Originally published at: https://developer.nvidia.com/blog/thinking-parallel-part-ii-tree-traversal-gpu/

In the first part of this series, we looked at collision detection on the GPU and discussed two commonly used algorithms that find potentially colliding pairs in a set of 3D objects using their axis-aligned bounding boxes (AABBs). Each of the two algorithms has its weaknesses: sort and sweep suffers from high execution divergence, while…

Hi! Have anybody managed to get close to 0.25ms for BVH tree traversal timings stated above? My implementation of traverseIterative on GPU is extremely slow (>100ms) which is very surprising as implementation of algorithms from part iii gives very close timings to those declared in paper. I'm testing a 18K triangles scene, which has about 50K potential intersections. If anybody can help with advice, I can provide my source code.

Why the if-else in "traverseIterative" does not result in divergent? I can't understand this.

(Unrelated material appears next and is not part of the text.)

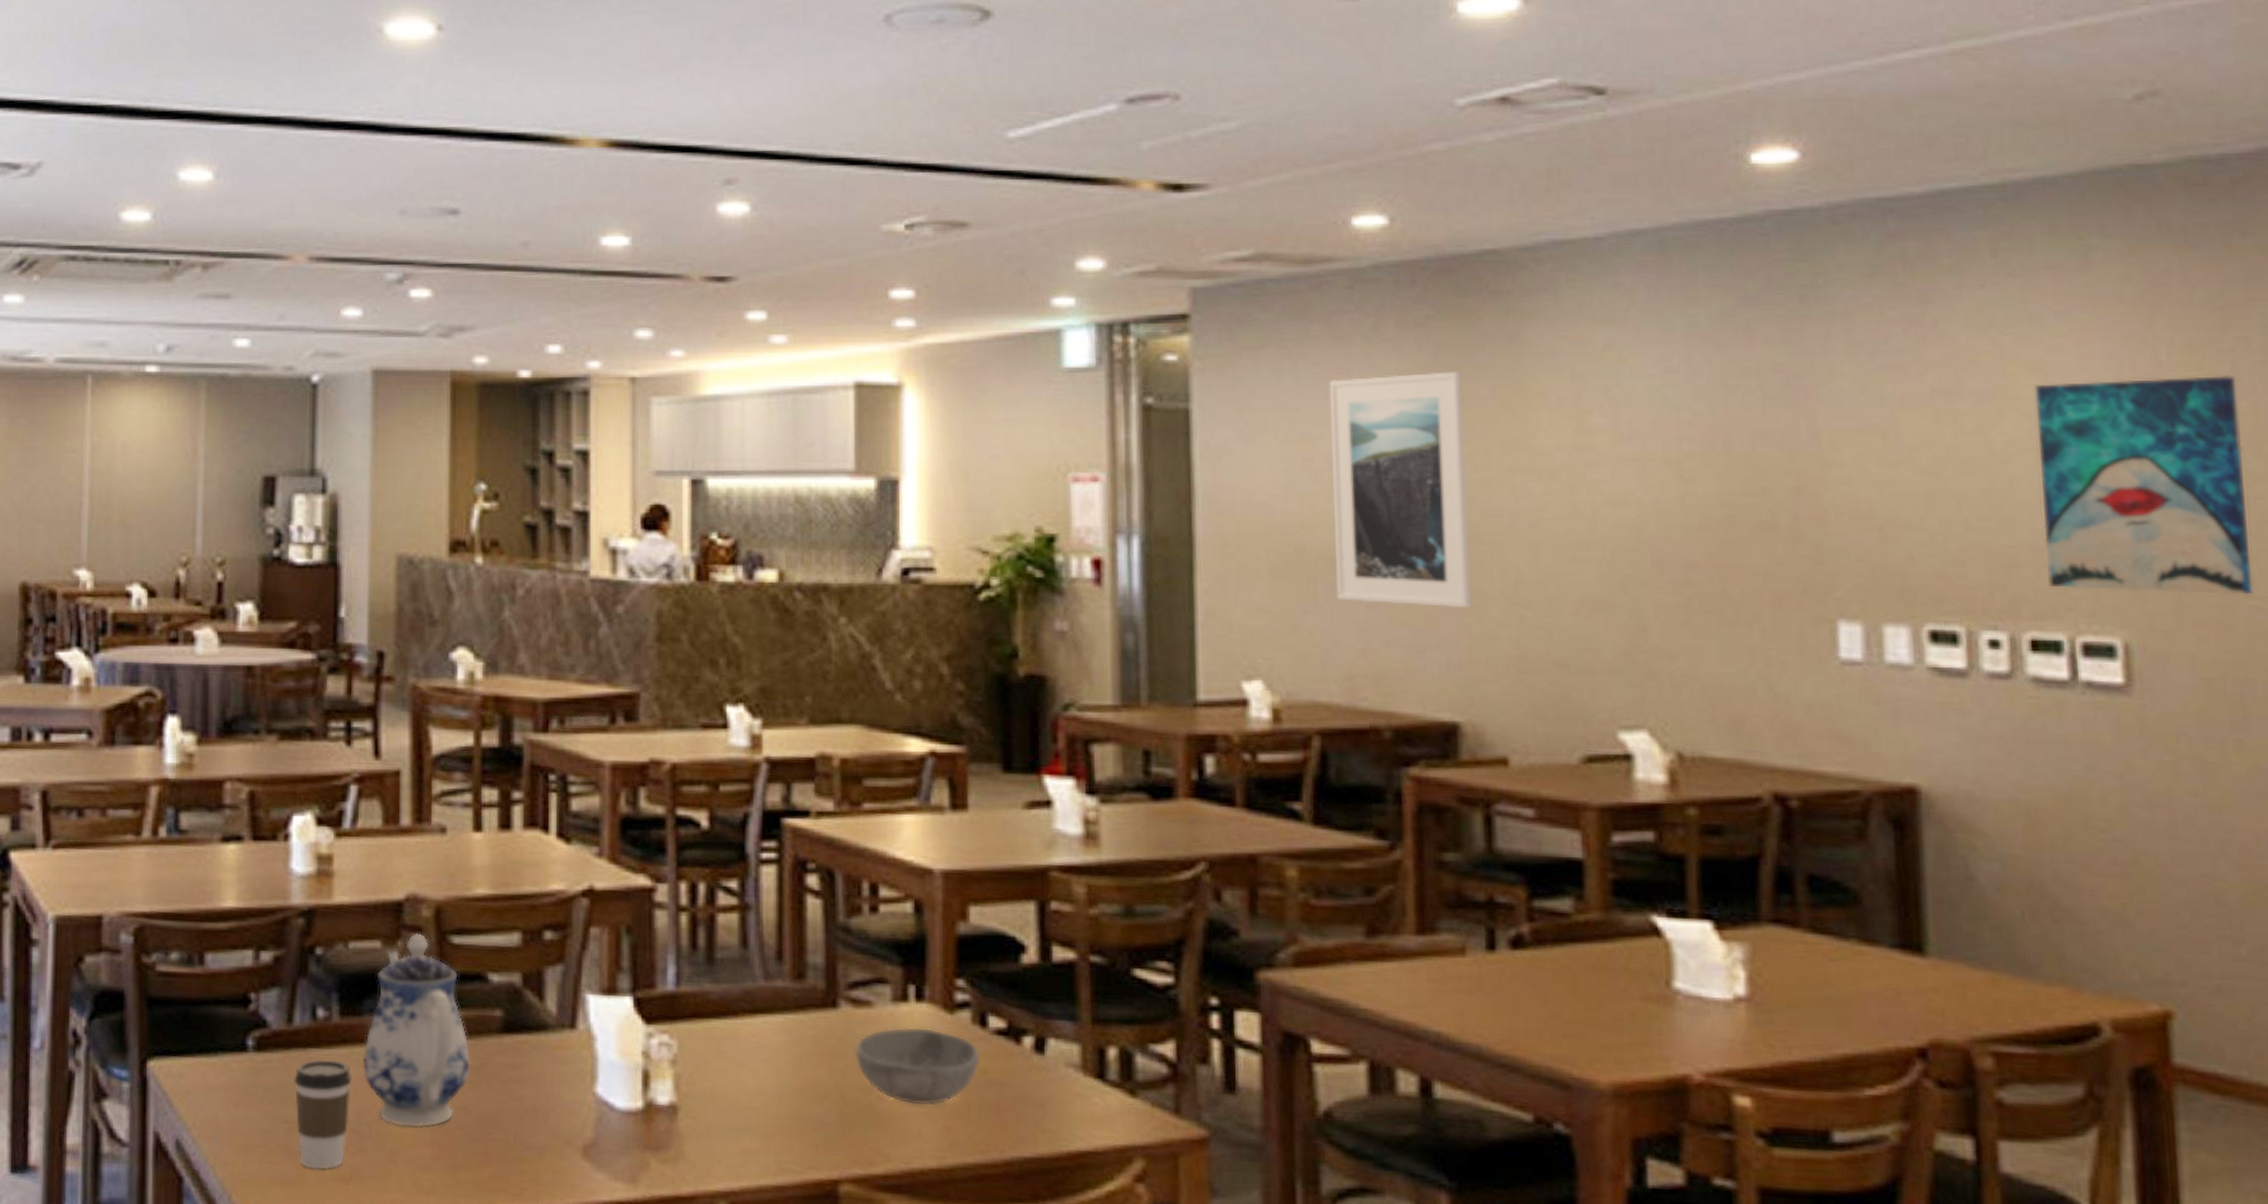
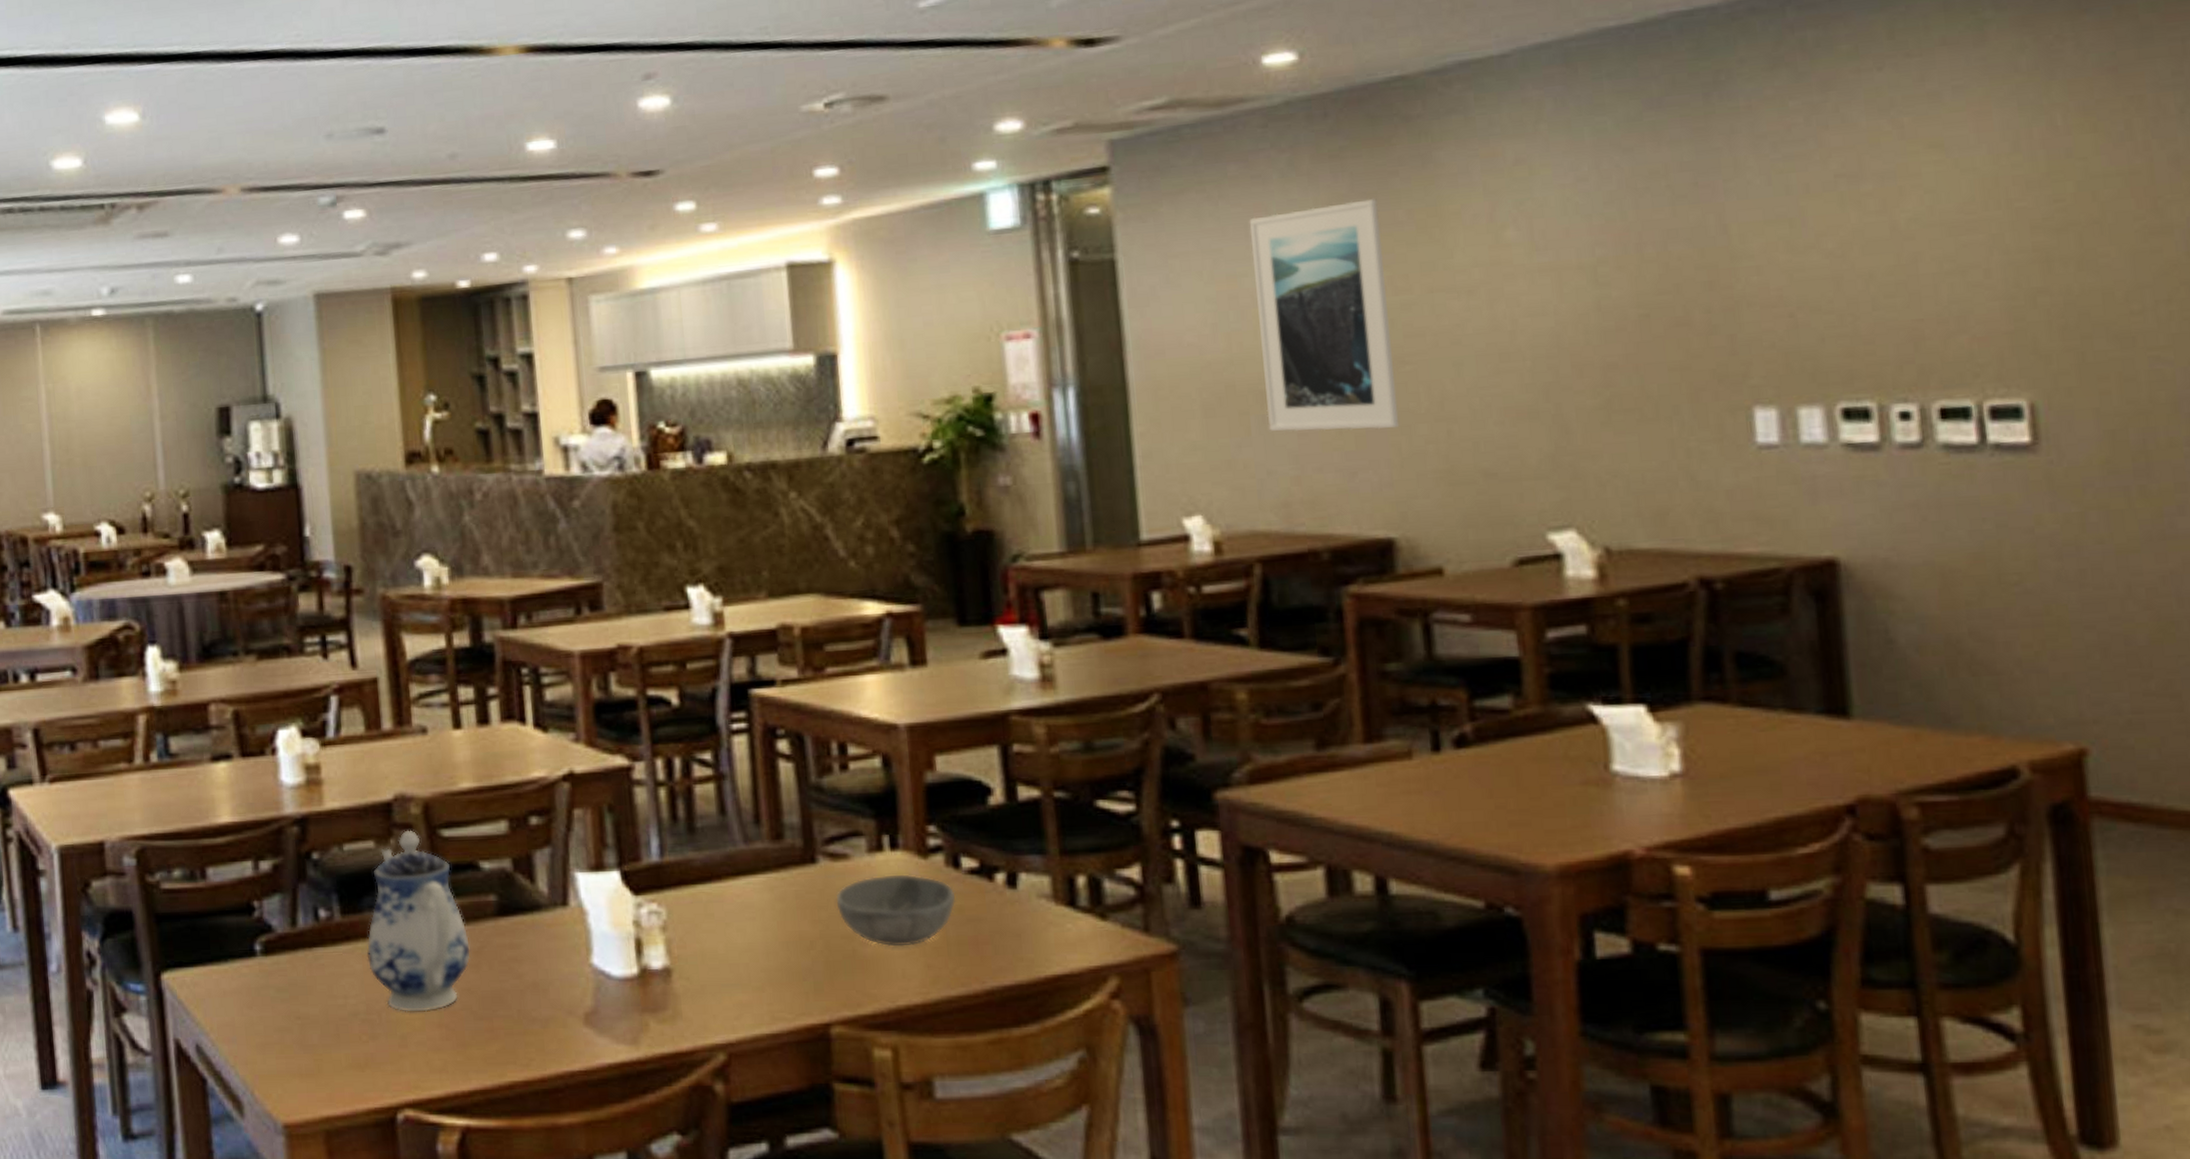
coffee cup: present [294,1059,352,1170] -> none [303,956,359,1060]
wall art: present [2034,376,2253,595] -> none [1935,134,2153,356]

Are you referring to the piece I quote below?

if (!traverseL && !traverseR)

node = *--stackPtr; // pop

else

{

node = (traverseL) ? childL : childR;

if (traverseL && traverseR)

*stackPtr++ = childR; // push

}

I think that this causes execution to diverge, but then probably it can converge again at the end of the else block. That is only my speculation though... I too would like to see somebody explain more fully when execution divergence does or does not happen. I imagine it will vary from one piece of hardware to another, and/or from one compiler to another...

I'm down to 2.5 ms or so. Not what's claimed above (I need to optimize something it seems) but better than 100 ms.

In the section where the stack is explicitly managed during traversal, a hard-coded stack size of 64 was used. Where did the number 64 come from? Is there a bound on the number of nodes that will end up in the stack?

I think I may have determined the reason. In a complete binary tree, the maximum stack size required is equal to the depth of the tree. The max depth of the tree is limited to 64 since 2^64 is is the limit of the address space on 64 bit machines. Or at least this is the case if you use an array as the underlying implementation of a complete binary tree.